Epic is going to continue to design new boats. Some of them are going to be brought to market. I think sooner rather than later they’re going to have to throw out the whole “V number” system, and either just bring in new boats with a different designation or maybe even redesignate the whole fleet.
Naming conventions are tricky. I like that a person can broadly tell whether an Epic boat is more elite or less elite just by the name. I can’t tell anything about, say, the Fenn boats because they use proper nouns instead of numbers. But on the other hand, as long as Fenn designers can think names, they’re never going to have this problem.
At least they aren’t doing stuff like the computer hardware world, where you get horrendous long names with numbers and letters in riotous abandon. I’ve got an HP OfficeJet 6700 Premium printer. That name doesn’t tell me anything about its capabilities or how it stacks up against the OfficeJet J6000 or the OfficeJet L7000 or anything else in the HP printer line.
I’m reminded of the software world. Basically, most software uses monotonically increasing version numbers, usually with a minor and maybe a semi-minor version number as well, and you know that a change in major number probably means something significant and a change in semi-minor is probably invisible. So macOS 10.12.6 is obviously newer than macOS 10.12.5 and possibly just fixes some bugs, but it probably has some feature changes from macOS 10.11.1.
Windows started off with monotonically increasing numbers (Windows 1, 2, 3.11) and then switched to the last two digits of the year (being the only people I know stupid enough to set yourself up for a Y2K problem with only 5 years left to go) with Windows 95 and 98, broke the convention with Windows 98SE and Windows ME, then looked like they were going back to it with Windows 2000. But then they switched to names that meant nothing (XP) and then back to numbers for Windows 7 and 8, but due to problems caused by lazy programmers in 95 and 98, had to skip Windows 8 and go directly to Windows 10. Ugh, what a mess!

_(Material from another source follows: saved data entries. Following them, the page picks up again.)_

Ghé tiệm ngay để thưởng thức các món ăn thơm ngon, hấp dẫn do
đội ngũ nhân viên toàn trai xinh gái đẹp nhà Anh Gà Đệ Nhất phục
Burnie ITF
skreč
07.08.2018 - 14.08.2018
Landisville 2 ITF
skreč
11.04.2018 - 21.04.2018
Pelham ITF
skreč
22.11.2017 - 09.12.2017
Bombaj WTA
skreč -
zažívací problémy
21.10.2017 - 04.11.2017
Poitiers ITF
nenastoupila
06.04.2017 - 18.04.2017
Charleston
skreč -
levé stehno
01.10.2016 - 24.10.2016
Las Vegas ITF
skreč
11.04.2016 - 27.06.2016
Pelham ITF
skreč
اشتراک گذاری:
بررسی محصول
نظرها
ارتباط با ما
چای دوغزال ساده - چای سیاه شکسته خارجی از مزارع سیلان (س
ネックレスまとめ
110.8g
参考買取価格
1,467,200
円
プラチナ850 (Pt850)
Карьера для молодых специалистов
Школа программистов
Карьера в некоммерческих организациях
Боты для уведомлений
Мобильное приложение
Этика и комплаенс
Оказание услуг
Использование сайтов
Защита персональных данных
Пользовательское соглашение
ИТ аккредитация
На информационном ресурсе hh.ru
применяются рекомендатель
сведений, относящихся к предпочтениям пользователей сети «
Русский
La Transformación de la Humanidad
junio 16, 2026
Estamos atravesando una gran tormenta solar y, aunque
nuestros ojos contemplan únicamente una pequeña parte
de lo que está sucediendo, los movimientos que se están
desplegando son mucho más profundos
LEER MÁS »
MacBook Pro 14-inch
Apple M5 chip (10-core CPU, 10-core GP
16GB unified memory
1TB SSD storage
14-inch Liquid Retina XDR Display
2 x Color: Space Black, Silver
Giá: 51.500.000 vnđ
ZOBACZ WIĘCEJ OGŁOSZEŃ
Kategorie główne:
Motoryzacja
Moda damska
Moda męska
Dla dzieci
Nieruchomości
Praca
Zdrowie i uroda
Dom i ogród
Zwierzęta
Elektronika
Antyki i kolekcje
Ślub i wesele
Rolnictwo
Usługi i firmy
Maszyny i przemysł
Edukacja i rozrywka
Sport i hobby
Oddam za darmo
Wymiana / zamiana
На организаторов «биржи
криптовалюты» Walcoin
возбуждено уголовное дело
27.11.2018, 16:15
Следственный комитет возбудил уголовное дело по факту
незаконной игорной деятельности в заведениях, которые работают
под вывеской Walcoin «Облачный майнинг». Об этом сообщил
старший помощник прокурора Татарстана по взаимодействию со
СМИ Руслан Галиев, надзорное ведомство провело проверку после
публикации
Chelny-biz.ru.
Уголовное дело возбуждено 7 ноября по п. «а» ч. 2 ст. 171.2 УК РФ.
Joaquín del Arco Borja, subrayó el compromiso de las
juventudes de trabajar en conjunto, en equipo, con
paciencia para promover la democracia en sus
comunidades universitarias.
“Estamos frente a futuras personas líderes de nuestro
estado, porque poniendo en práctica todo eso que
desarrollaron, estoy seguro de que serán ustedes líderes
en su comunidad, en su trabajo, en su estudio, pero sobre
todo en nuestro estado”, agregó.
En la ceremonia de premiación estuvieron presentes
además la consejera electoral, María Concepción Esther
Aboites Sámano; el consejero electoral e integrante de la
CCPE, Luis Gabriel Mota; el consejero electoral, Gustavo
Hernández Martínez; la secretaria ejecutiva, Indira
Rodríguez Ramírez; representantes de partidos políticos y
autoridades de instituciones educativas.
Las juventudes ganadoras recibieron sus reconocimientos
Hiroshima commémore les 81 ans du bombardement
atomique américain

One piece of software I used way back in the day was a dBase III compiler called “Clipper”. I used to love the fact that their naming convention was actually the season and year of release, so Winter ’84 was followed by Summer ’85, etc. Good, because it was easy to tell if the version you found on the shelf was newer than the one you were using. But people evidently didn’t like it, because for their 6th release, they switched to calling it “Clipper 5.00” (yes, it was the 6th release – I guess that means they started from 0) and then “5.01”, then “5.01 Rev 129” because who needs consistency? Although looking at Wikipedia, it’s possible that people didn’t like the seasonal names because they lied a lot. “Summer ’87” was released on 21 December 1987.
So I guess what I’m saying is I’m glad I don’t have to name stuff because my OCD would want the names to tell you something, but I’d also want to leave room for fill in products without breaking the convention, but at the same time be memorable and not confusing.